Pour une politique étrangère holistique de l’Arménie : entretien avec Edward Djerejian, vétéran de la diplomatie américaine

Vétéran de la diplomatie américaine, Edward Djerejian s’est récemment entretenu avec Eric Hacopian de CivilNet sur les relations de Washington avec Erevan et les stratégies potentielles pour donner une pertinence à l’Arménie. La discussion a également porté sur le nettoyage ethnique du Haut-Karabakh par l’Azerbaïdjan l’année dernière, l’apparente réticence de l’Occident à l’empêcher, et pourquoi l’Arménie doit viser à devenir un “porc-épic” en matière de sécurité.

Avec 32 ans de carrière diplomatique, huit administrations présidentielles américaines, et des postes d’ambassadeur américain en Syrie et en Israël, le point de vue de Djerejian est précieux. Expert américain de premier plan en matière de sécurité nationale, de politique étrangère et de diplomatie publique, Djerejian a partagé ses réflexions sur les défis actuels et futurs de l’Arménie.

L’Arménie serait en train de faire un pivot critique vers l’Ouest. Ce changement est à la fois visible et invisible pour beaucoup, générant une part d’appréhension. Avec l’administration actuelle du président Biden, y compris des figures comme le secrétaire d’État Blinken et Jake Sullivan au Conseil de sécurité nationale, il y a un effort pour institutionnaliser ce pivot. Cependant, la possibilité d’un changement de président pourrait remettre en question cette direction. Djerejian a souligné que l’administration précédente, celle de Trump, bien que n’étant pas particulièrement hostile envers l’Arménie, a été marquée par un niveau de chaos et de manque de cohérence qui a conduit à des situations négatives, notamment à la fin de son mandat avec la guerre.
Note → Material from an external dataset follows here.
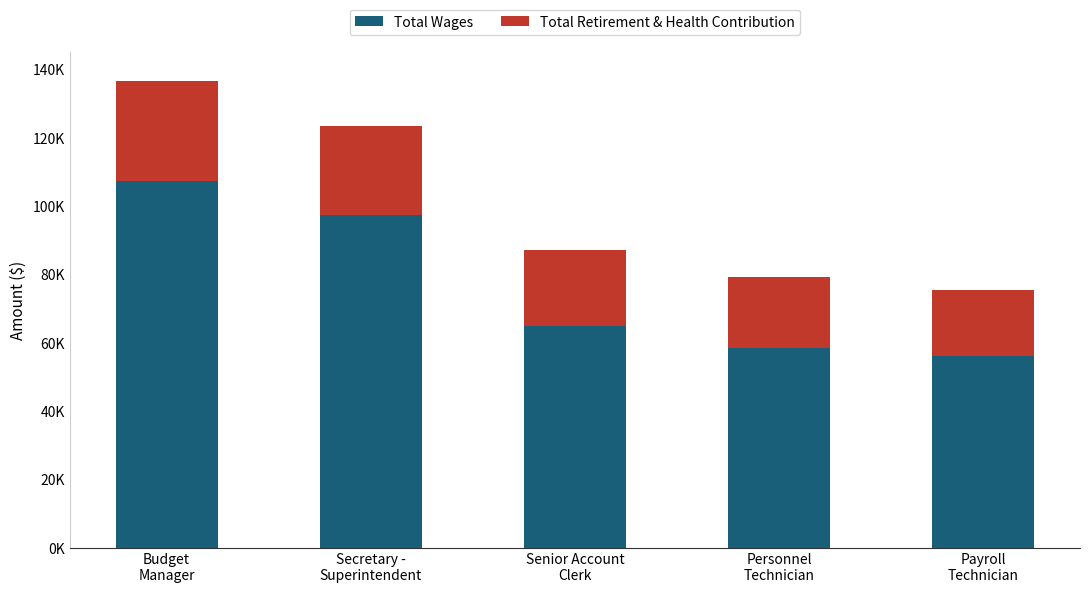

What is the label of the 2nd bar from the right?

Personnel
Technician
Djerejian souligne qu’il n’est pas dans l’intérêt de l’Arménie de se tourner de manière significative vers une seule puissance. Le Caucase du Sud est une région troublée et en proie aux conflits, en particulier entre l’Arménie et l’Azerbaïdjan. Le monde se dirige vers un ordre multipolaire et multilatéral, et la prééminence des États-Unis n’est plus ce qu’elle était après la Seconde Guerre mondiale ni même après la chute de l’Union soviétique. Il conseillerait aux décideurs arméniens de développer avec précision des relations stratégiques et tactiques, notamment dans le cadre du format 3+3 (Arménie, Géorgie, Turquie, Iran, Russie).

Djerejian rappelle quelques faits non négligeables : l’Arménie dépend des exportations de blé en provenance de Russie, des envois de fonds, de l’énergie nucléaire et du gaz (83 % de l’énergie de l’Arménie). Ces réalités brutales rendent difficile un pivot vers une matrice pro-occidentale et anti-russe sans conséquences néfastes. Il a également souligné l’importance de développer les relations avec la Turquie, malgré les difficultés. Pour développer son potentiel économique, social et culturel, l’Arménie doit également se concentrer sur la sécurité. À l’instar de certains analystes (Hrachya Arzoumanyan, Nerses Kopalyan, Taline Papazian), Djerejian est partisan de la “stratégie du porc-épic”. L’Arménie ne pouvant devenir une puissance militaire, il lui faut une approche défensive adaptée à des ressources modestes ayant pour objectif de rendre le rapport coût/avantage d’une agression potentielle plus onéreux.

La conversation est revenue sur le nettoyage ethnique du Haut-Karabakh par l’Azerbaïdjan en 2023. Djerejian a qualifié ce “nettoyage ethnique” d’opération habilement menée par l’Azerbaïdjan, sans holocauste mais par une guerre d’usure privant la population de nourriture et de ressources nécessaires. La réponse mondiale a été limitée car le Caucase du Sud n’est pas une priorité géopolitique.

Djerejian a également souligné l’importance de la culture et de l’éducation dans l’élaboration de la politique étrangère. Le système éducatif arménien est à revoir en dépit de quelques pépites comme l’Université américaine. De jeunes talents existent, en sciences, en technologies, et dans d’autres domaines, qui sont porteurs d’espoir pour l’avenir du pays mais le système éducatif n’est pas à la hauteur. Il a suggéré que le pays doit capitaliser sur ses atouts uniques, notamment ses talents dans le domaine des technologies de l’information, de la conception de puces électroniques et des minéraux stratégiques comme l’uranium et le cuivre. En développant un complexe militaro-industriel et en attirant des investissements étrangers, l’Arménie peut se rendre plus pertinente sur la scène internationale.

Interrogé sur la crise politique américaine, Djerejian a souligné que la perte de crédibilité de l’establishment politique auprès de larges segments de la population américaine a des implications mondiales. La raison de cette érosion tient pour Djerejian en l’absence de véritables hommes d’État dans la période actuelle.